Oh, Jeffycakes and Jason get recognition, but I don't? I see how it is, Boober!! Screw you, too!! :cry:

[action=TomAwesome]has had a few to drink [/action]


----------



## Jason (Nov 16, 2007)

[action=Jason]has rep'd everyone [/action]


----------



## The Dark Wolf (Nov 16, 2007)

[action=The Dark Wolf]thinks Tom just happened to fall in the middle, proving he ain't so awesome. [/action]

How's that for recognition?


----------



## TomAwesome (Nov 16, 2007)

The Dark Wolf said:


> [action=The Dark Wolf]thinks Tom just happened to fall in the middle, proving he ain't so awesome. [/action]
> 
> How's that for recognition?



You will pay.


----------



## The Dark Wolf (Nov 16, 2007)

Hey, you're at least in the ball park of Awesome.

I'm a fucking Titmouse Dwolf!


----------



## Jason (Nov 16, 2007)

Nah your mah boober


----------



## TomAwesome (Nov 16, 2007)

[action=TomAwesome]is waiting for Boober to release his _Dwolf Goes Fishing_ DVD.[/action]


----------



## The Dark Wolf (Nov 16, 2007)

Shucks, shanks fellas.


----------



## B Lopez (Nov 16, 2007)

[action=B Lopez]was wondering how the hell this was done[/action]


----------



## Jason (Nov 16, 2007)

B Lopez said:


> [action=B Lopez]was wondering how the hell this was done[/action]

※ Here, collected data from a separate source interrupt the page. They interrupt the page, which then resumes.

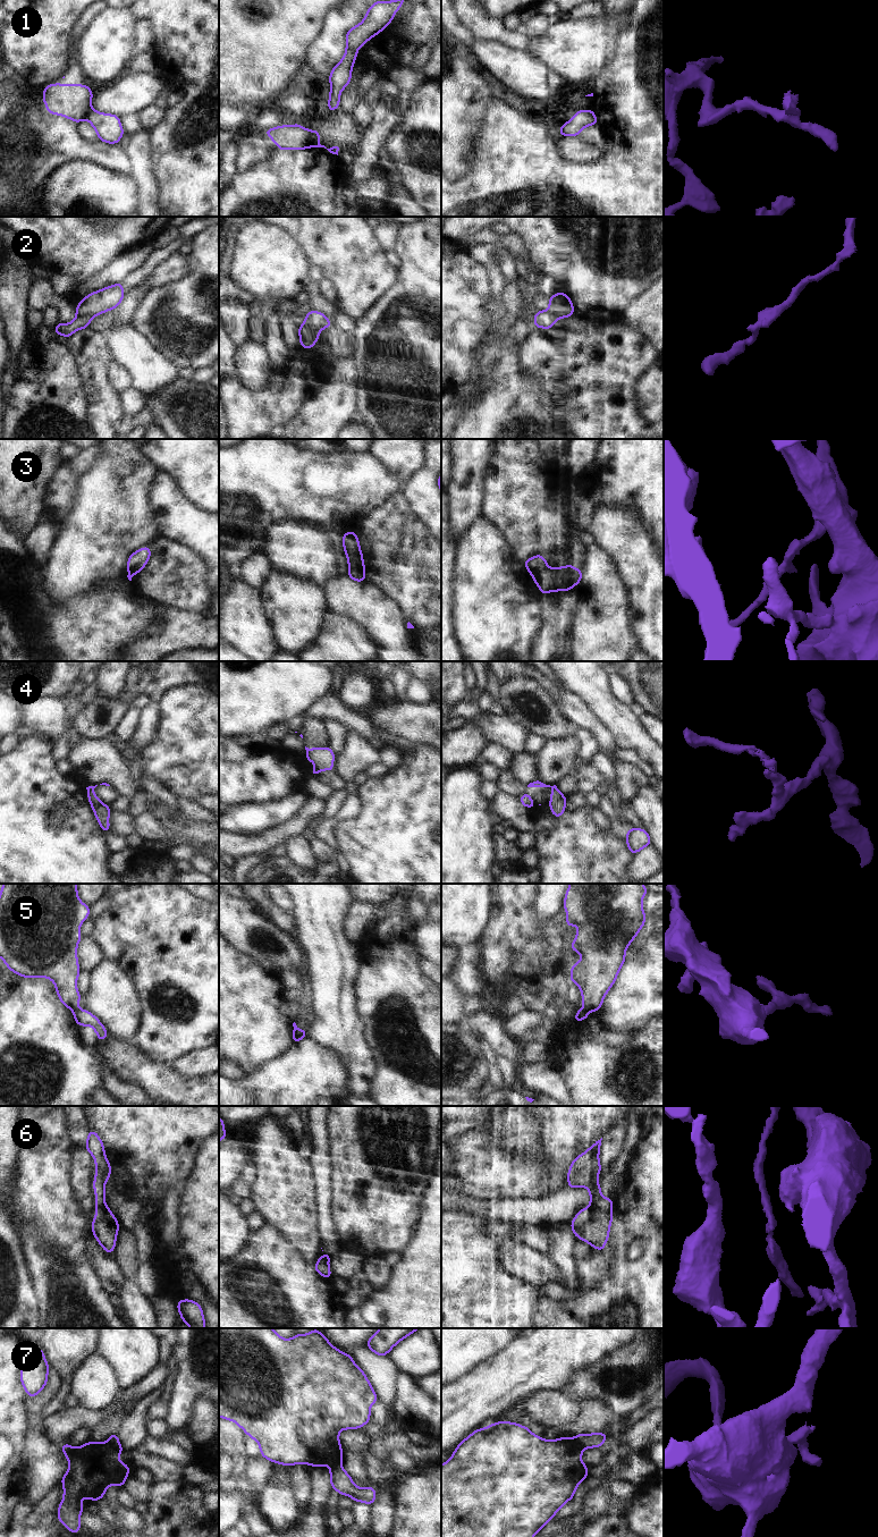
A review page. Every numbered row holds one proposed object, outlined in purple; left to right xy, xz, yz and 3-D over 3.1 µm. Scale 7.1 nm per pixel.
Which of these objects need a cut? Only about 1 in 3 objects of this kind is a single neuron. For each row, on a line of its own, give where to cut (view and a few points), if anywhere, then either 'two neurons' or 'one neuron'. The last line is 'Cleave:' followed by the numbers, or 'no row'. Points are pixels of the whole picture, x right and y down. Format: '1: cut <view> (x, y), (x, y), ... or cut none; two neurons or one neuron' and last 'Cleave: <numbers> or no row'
1: cut xz (312, 132), (313, 145); two neurons
2: cut xz (327, 319), (320, 324), (303, 324); two neurons
3: cut yz (547, 566), (533, 577); two neurons
4: cut xz (314, 769), (317, 774); two neurons
5: cut xy (76, 1007), (73, 1010); two neurons
6: cut yz (590, 1205), (609, 1213); two neurons
7: cut yz (575, 1436), (584, 1447); two neurons
Cleave: 1, 2, 3, 4, 5, 6, 7

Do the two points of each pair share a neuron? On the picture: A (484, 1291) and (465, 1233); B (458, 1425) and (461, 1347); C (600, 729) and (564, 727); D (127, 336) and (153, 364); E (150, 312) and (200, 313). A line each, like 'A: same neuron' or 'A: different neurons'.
A: same neuron
B: different neurons
C: different neurons
D: same neuron
E: same neuron

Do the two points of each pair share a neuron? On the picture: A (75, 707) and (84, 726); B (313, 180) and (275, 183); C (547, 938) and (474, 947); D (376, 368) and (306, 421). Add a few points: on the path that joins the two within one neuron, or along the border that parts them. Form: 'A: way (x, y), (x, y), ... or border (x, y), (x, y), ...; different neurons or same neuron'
A: border (96, 693), (74, 717), (73, 731); different neurons
B: way (304, 183), (284, 183); same neuron
C: border (480, 940), (481, 973); different neurons
D: border (352, 357), (355, 364), (355, 411); different neurons

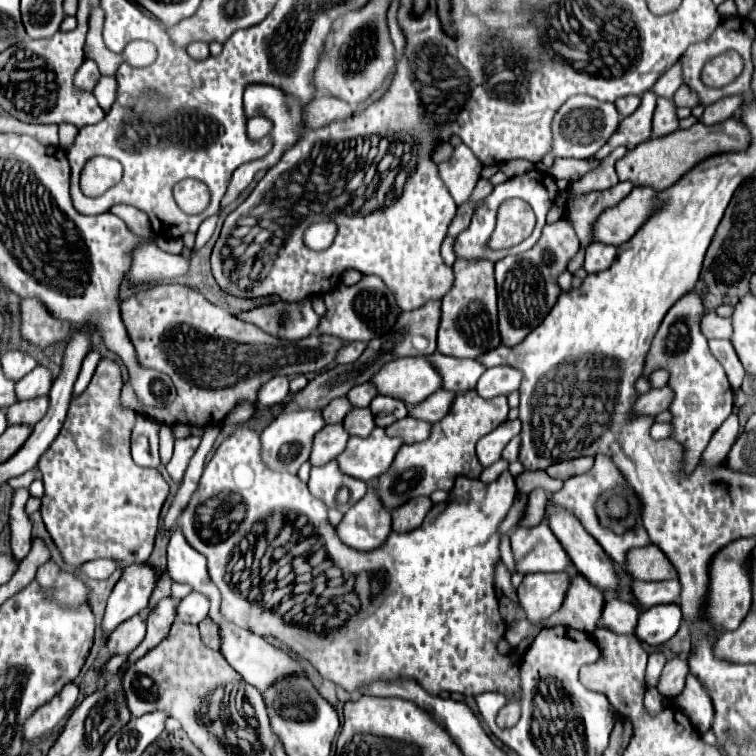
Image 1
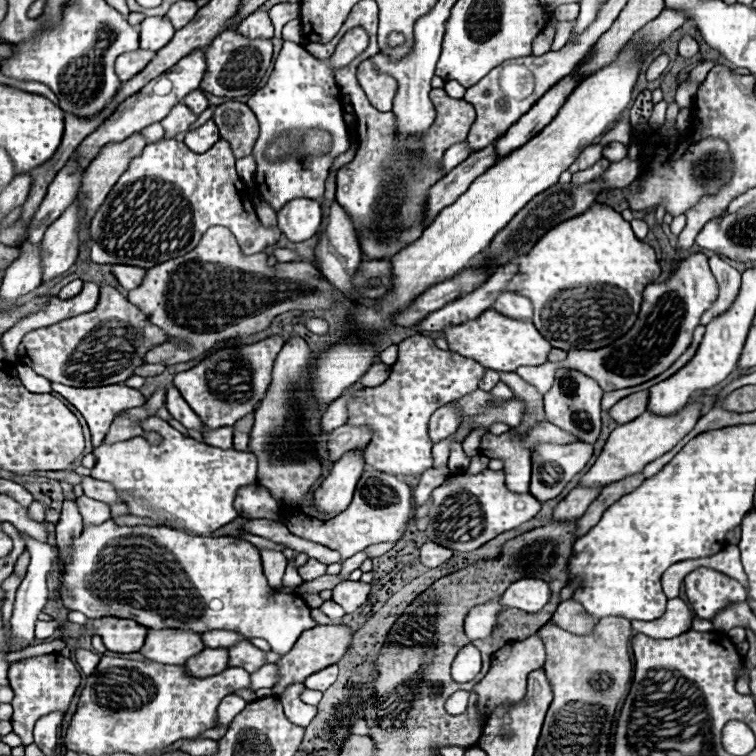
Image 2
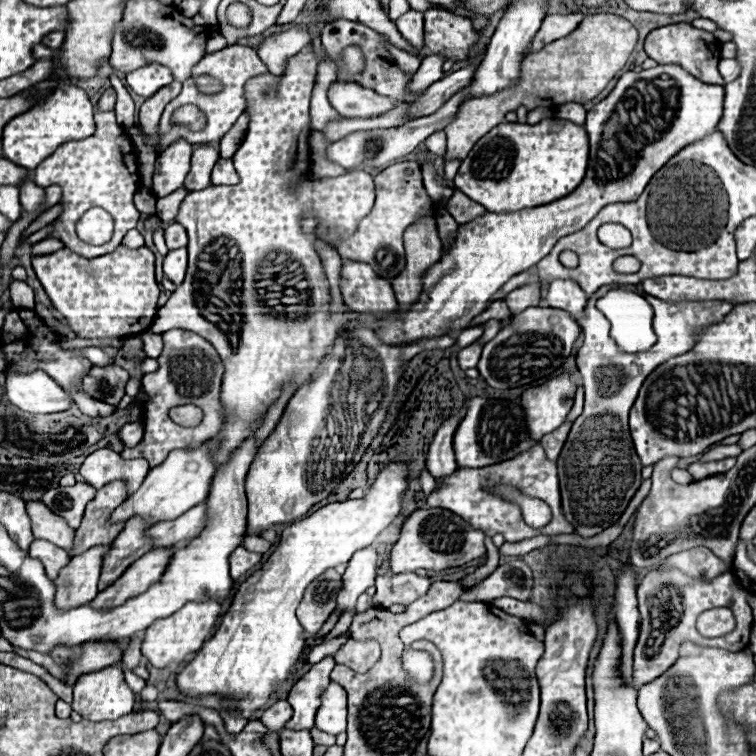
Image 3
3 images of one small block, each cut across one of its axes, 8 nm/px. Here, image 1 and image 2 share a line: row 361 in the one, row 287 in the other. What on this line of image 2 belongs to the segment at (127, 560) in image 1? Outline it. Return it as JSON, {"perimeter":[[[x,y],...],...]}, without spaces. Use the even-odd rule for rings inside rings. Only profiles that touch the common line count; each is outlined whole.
{"perimeter":[[[100,284],[100,304],[96,310],[66,318],[48,328],[28,332],[18,346],[18,358],[24,366],[30,366],[50,382],[60,382],[76,388],[122,384],[132,376],[134,368],[144,364],[142,358],[150,348],[167,340],[162,329],[150,321],[145,327],[144,324],[146,316],[136,306],[130,306],[130,302],[116,288]]]}

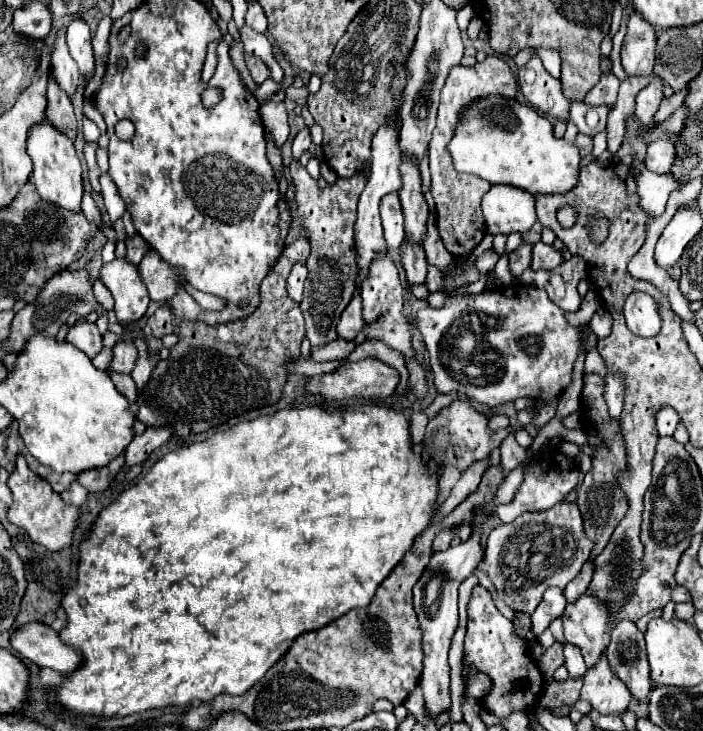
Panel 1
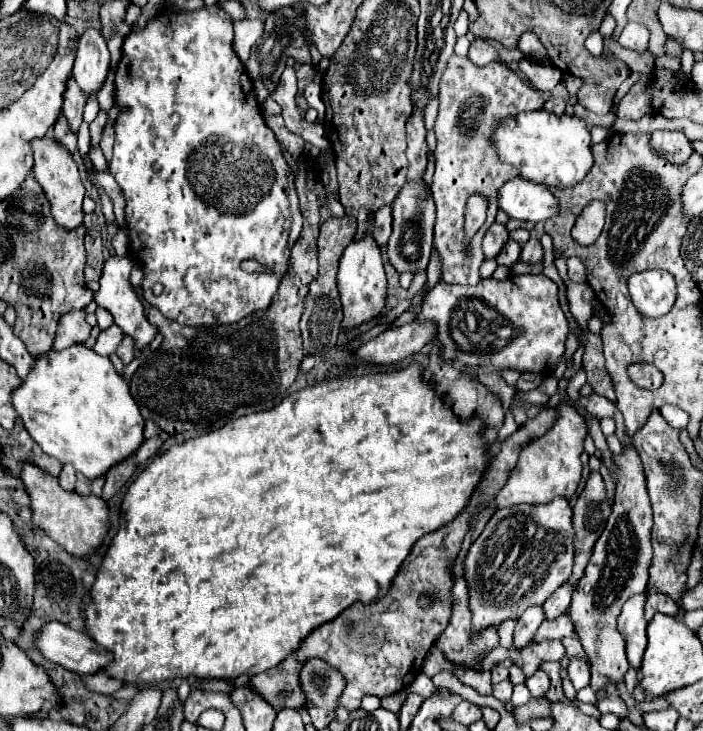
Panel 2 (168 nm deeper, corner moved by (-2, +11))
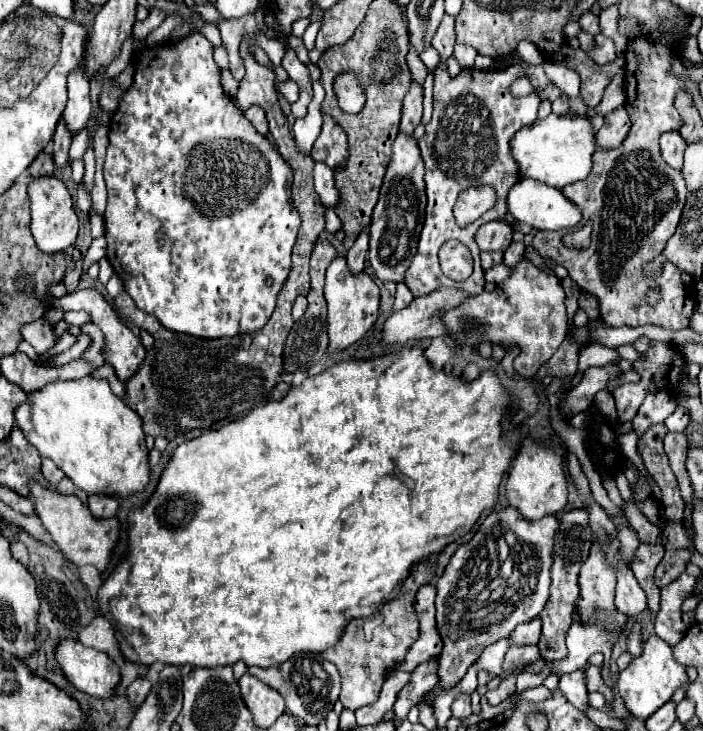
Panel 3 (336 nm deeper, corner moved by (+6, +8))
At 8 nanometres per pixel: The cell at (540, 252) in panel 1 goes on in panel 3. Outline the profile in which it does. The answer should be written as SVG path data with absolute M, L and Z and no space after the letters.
M511 242L511 246L503 252L503 264L505 266L519 264L519 260L523 260L523 250L525 250L523 242Z

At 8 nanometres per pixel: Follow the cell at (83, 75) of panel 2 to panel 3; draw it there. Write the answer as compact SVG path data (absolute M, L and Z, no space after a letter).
M83 68L71 72L69 76L69 102L63 110L63 122L71 136L87 128L91 116L91 100L89 100L89 80L83 76Z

[action=Jason]figured out for the both of us.[/action]


----------



## The Dark Wolf (Nov 16, 2007)

The only stupid question is the one you don't ask.


----------



## Jason (Nov 16, 2007)

It just took me FOREVER! to ask  I can't believe how long I put it off for


----------



## The Dark Wolf (Nov 16, 2007)

Holy shit. 


Good ol Uncle Dorf. He said he was gonna burn that, the fucker.


----------